Com o verão, todas as peças de roupa encurtam, os desmandos do calor são implacáveis. Por isso, a caminhada fulgurante dos crop tops que encolhem nesta época do ano não é de estranhar. Por outro lado, as peças de lingerie – sobretudo os bralettes – chegam com cada vez mais tecido. Rendas translúcidas, mas cada vez com mais superfície.

Mas o que se está, então, a passar? “O top é o novo soutien, as miúdas, no verão, andam com o corpo à mostra. Se podem ou não, isso é uma decisão que cabe a cada uma, sendo que o importante é cada vez mais a pessoa sentir-se confortável na sua pele”, justifica Gonçalo Peixoto. Para o designer não há dúvida: “é tão fora de moda ter o corpo XPTO, já ninguém pratica esse estereótipo e isso já não se discute”, refere o criador que concebeu bralettes “bem transparentes e curtos, em renda, que esgotaram em quatro dias”.

“Esta apresentação da mulher sexy e delicada, tornou-se mais tarde símbolo de feminismo”, vinca a jornalista de moda e fundadora do webinar Pano Cru, Margarida Brito Paes. Como? “Em 2015, com o feminismo a ser posto em cima da mesa por cada vez mais agentes políticos e culturais, lembro a capa da ELLE Brasil de dezembro de 2015, a sexualização da mulher começou a ser questionada, e esta problematização passou muito pela forma como a roupa devia ou não insinuar o corpo feminino”.

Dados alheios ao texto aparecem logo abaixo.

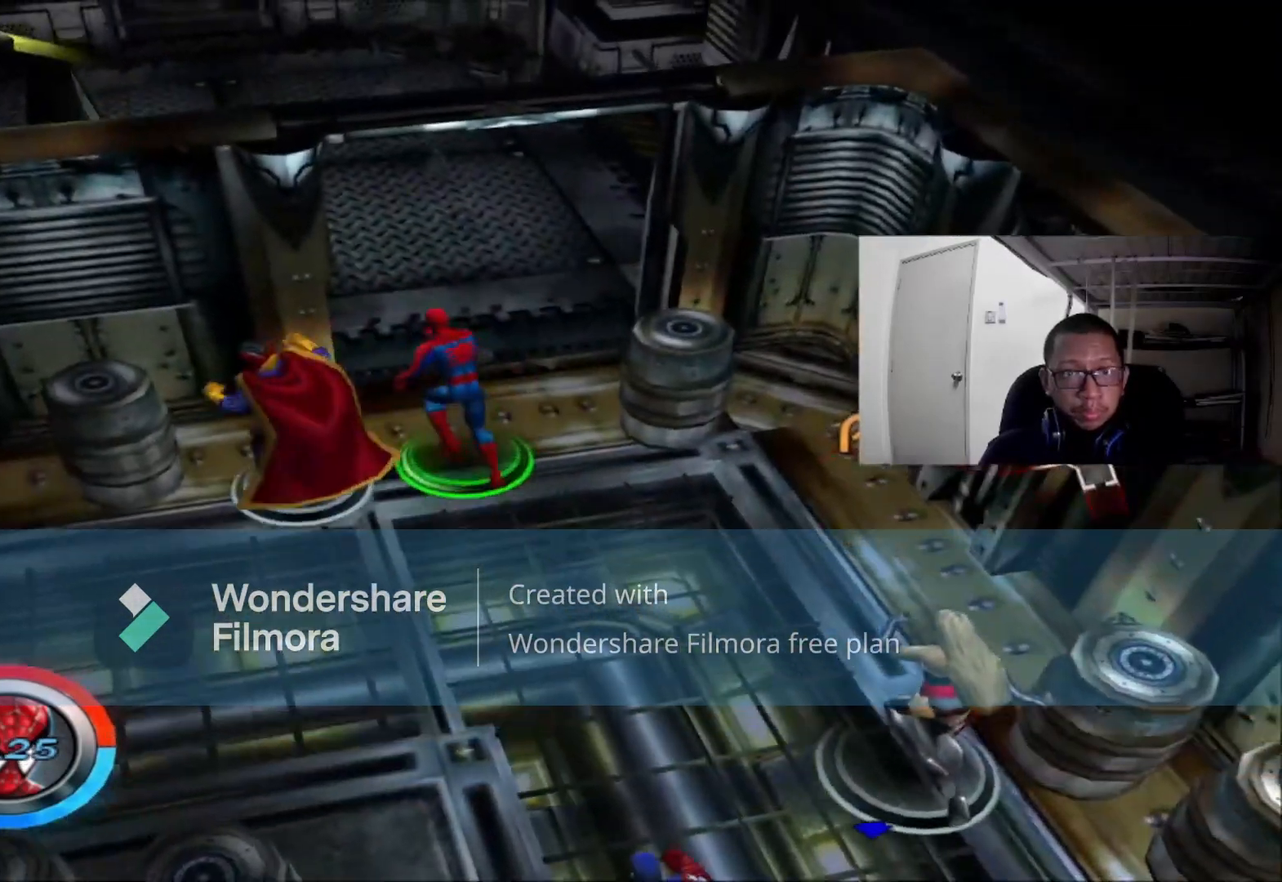
{"dt_ms": 480, "buttons": [], "left_stick": "up", "right_stick": "center", "events": [[40, "left_stick", "up"]]}
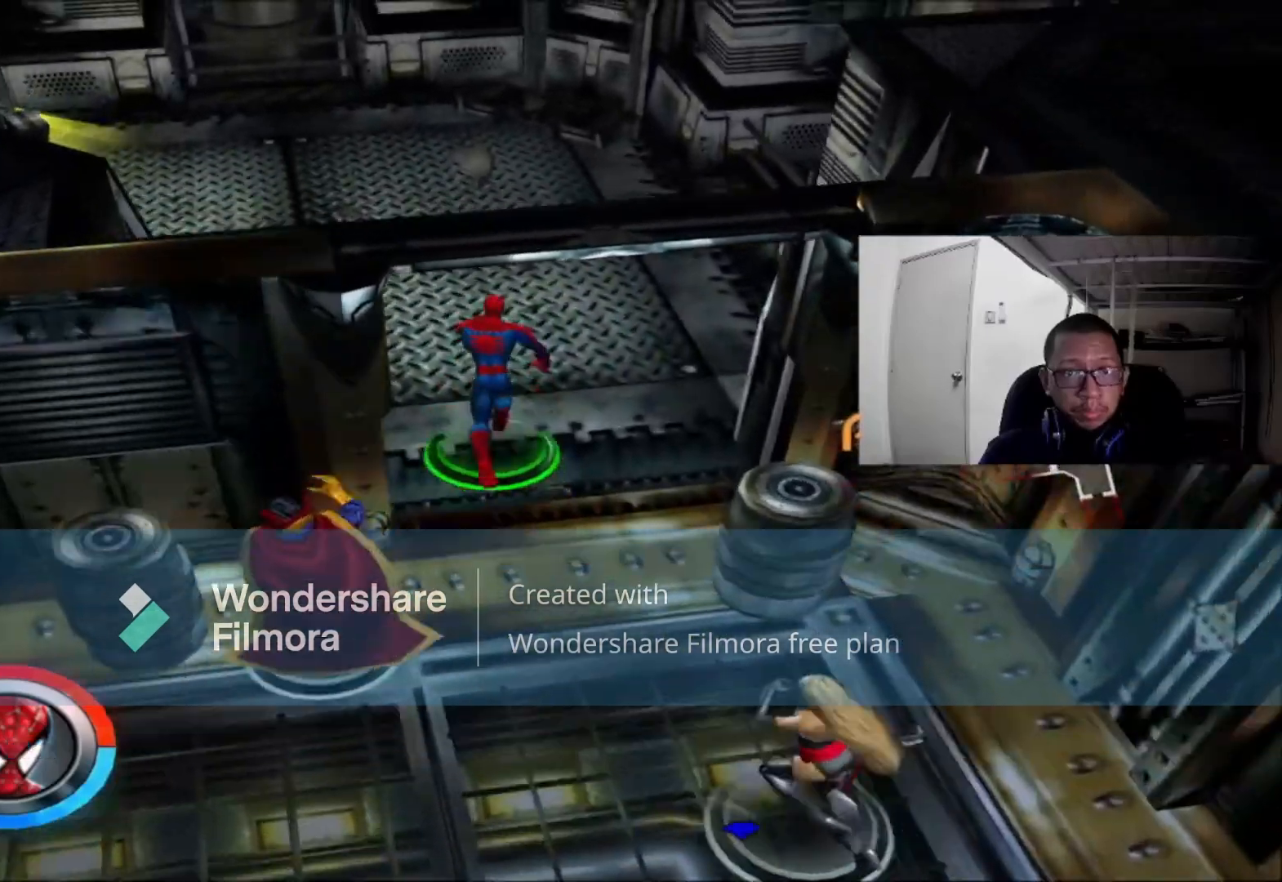
{"dt_ms": 520, "buttons": [], "left_stick": "down", "right_stick": "right", "events": [[280, "left_stick", "right"], [360, "left_stick", "down-right"], [480, "left_stick", "down"], [480, "right_stick", "right"]]}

Margarida Brito Paes [Fotografia: Ricardo Gomes]
Margarida Brito Paes [Fotografia: Ricardo Gomes]
Ora, da mulher que procura a imagética e o universo de referências masculinas para alcançar o mesmo patamar de poder emerge “uma nova voltada para um feminismo que exalta o corpo feminino como diferente e algo que deve ser respeitado”, responde a jornalista de moda. Com a chegada do movimento #MeToo, em 2017, surgem as “silhuetas mais reveladoras, trazendo os crop tops para a ribalta, tal como nos anos 70 aquando da revolução sexual”, perspetiva Margarida Brito Paes. Daí que, “as rendas e transparências têm também um crescimento, e as duas acabam por se fundir, chegando a um ponto em que soutiens podem ser usados como crop tops e crop tops podem ser usados como soutiens por baixo de tops que os deixem ver.”

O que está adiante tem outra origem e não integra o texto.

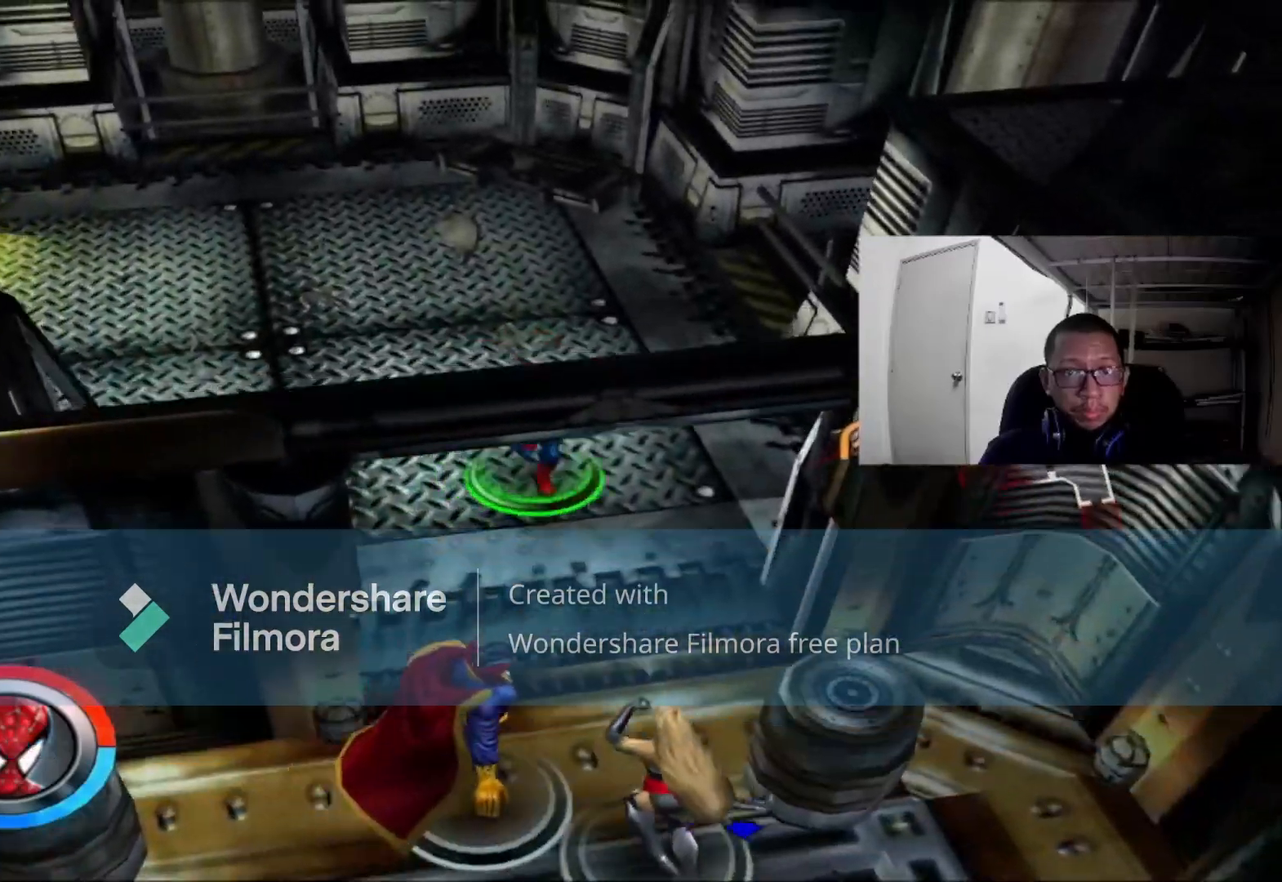
{"dt_ms": 480, "buttons": [], "left_stick": "down-right", "right_stick": "right", "events": [[280, "left_stick", "down-right"]]}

Um processo que Gonçalo Peixoto tem vindo a explorar e fê-lo, em particular, neste tempo de isolamento social e de busca de novos desafios e modelos de negócio para quem pensa e faz moda. “Da mesma maneira que os soutiens têm cada vez mais uma inspiração street, as minhas coleções com renda carregam uma referência superstreet, promovendo o lado sexy.”

Gonçalo peixoto designer
Gonçalo Peixoto [Fotografia: Facebook]
Uma tendência que chegou agora, mas que começou a ganhar corpo há cerca de dois anos e que reuniu força e poder alicerçados no “debate sobre diversidade, aceitação do corpo e gordofobia que tem dominado as redes sociais no último ano”, acrescenta a jornalista de Moda.

Tendência que anda nas passarelles há quase uma década

E se esta ideia chegou agora ao mercado generalizado, certo é que esta ousadia há muito que pisou as passerelles. Ao Delas.pt, a fundadora do webinar Pano Cru, contextualiza isso mesmo. “Na coleção de primavera verão de 2012, a Prada apresentou uma coleção repleta de crop tops, a maior parte deles era apenas uma banda com elásticos, mas alguns eram de renda. A inspiração era o universo das corridas de carros, por isso tinha um lado desportivo, muito ligado aos blocos de cor, mas também tinha um lado muito glam do universo da Formula 1, aqui entra a renda e as pedrarias”, lembra. Ora, prossegue, “era a sintonia perfeita do universo masculino dos anos 50: mulheres e carros.”

Mas as referências não se ficam por aqui porque, recorda a jornalista, “a Dolce Gabbana, na mesma altura, também apostou em crop tops, com estampados de frutas e legumes, muitos deles acompanhado de calções, que faziam lembrar as cintas usadas pelas senhoras também na década de 50 do ano passado. Enquanto isto, marcas como a Valentino, Louis Vuitton e Chanel fizeram as suas apostas em tecidos transparentes, que deixavam ver pele ou peças de lingerie”.

E as referências multiplicam-se. “A Alexander McQueen foi mais longe e expôs mesmo os soutiens como parte das propostas, mas num apontamento mais feminino do que sexy. Nenhuma das tendências surgiu nessa altura, mas nessa primavera todas coabitaram”.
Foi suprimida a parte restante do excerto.